「自戒和合」は、全員が快適な生活を送れるように、各自が自分を戒めようというスローガンです。痛ましい千葉県のベトナム人女児の事件を筆頭に、犯罪は、毎日、起こっていますが、それでも、「自戒和合」のような小さな努力の積み重ねが、被害者をも加害者をも減らすことにつながると信じています。
 その実践にあたっては、極端な「自戒」は、挫折しやすく、かえって目標達成が遠のきますが、ちょっとの辛抱、例えば、引っ込み思案な人なら、一歩踏み出し、出しゃばりな人なら踏み出すのを抑える、ということなら、実行可能でありましょう。
 子どもに「決まりを守れ」と言うのは我々大人のすることではありますが、それには、先ず、子どもにたっぷりの愛情と信頼と感動をそそぐことです。子どもは、他の子といっしょに何かをして、成し遂げた時、楽しさと嬉しさを味わい、人と助け合ってよかったと体験し、決まりの意義を実感するのではないでしょうか。

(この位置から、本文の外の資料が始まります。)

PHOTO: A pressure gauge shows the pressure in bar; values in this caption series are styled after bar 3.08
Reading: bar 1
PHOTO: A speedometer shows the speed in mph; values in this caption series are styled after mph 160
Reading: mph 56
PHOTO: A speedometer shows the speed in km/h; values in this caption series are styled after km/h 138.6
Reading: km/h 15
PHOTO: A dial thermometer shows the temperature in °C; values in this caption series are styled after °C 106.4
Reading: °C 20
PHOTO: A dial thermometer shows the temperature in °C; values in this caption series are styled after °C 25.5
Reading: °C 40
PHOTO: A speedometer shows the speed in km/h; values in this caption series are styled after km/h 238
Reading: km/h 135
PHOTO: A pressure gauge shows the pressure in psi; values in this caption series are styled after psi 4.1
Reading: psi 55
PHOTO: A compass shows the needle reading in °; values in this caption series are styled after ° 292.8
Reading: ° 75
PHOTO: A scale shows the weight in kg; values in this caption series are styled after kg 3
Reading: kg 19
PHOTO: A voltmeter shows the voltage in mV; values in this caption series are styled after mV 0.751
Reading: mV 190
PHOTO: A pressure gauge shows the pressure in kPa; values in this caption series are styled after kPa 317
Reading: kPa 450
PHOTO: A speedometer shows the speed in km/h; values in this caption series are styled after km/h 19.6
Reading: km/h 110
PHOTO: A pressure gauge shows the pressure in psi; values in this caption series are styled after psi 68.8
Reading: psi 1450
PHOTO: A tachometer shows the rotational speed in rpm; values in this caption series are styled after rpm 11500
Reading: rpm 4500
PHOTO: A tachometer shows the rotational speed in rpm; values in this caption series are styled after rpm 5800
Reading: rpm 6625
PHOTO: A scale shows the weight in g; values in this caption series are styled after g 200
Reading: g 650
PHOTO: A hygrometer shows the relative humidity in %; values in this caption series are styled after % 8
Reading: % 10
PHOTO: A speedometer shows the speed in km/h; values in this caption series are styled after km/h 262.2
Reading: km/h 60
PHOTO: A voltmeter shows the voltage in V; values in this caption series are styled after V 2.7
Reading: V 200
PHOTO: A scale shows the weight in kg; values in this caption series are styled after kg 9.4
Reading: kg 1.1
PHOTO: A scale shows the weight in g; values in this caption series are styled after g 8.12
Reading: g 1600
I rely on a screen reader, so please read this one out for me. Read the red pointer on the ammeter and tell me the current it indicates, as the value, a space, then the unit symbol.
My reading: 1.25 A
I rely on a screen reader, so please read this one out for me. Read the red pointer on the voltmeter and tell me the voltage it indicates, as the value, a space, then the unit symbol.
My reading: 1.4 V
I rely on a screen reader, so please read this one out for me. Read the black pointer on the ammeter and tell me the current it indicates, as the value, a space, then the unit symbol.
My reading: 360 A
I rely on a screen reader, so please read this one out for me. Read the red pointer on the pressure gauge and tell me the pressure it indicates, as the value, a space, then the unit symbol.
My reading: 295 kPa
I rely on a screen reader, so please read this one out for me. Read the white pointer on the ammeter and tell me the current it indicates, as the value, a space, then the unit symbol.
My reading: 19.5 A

 5月には親鸞さまの誕生日「降誕会」があります。親鸞さまは、非現実的で極端な「戒」は否定しましたが、その生涯は、心身を壊さず、悪事をなさず、人のために尽くすものでした。本当の善悪を理解した、絶妙なバランス感覚の持ち主だったと言えましょう。
 1歳児でも、ブロックを耳に当てて電話するふりをするように、子どもは、実によく、大人の振る舞いを見ているものです。我々大人は、ちょっとの辛抱をして、よいことに努め、悪いことをしない「自戒」をして、子どもたちに見てもらおうではありませんか。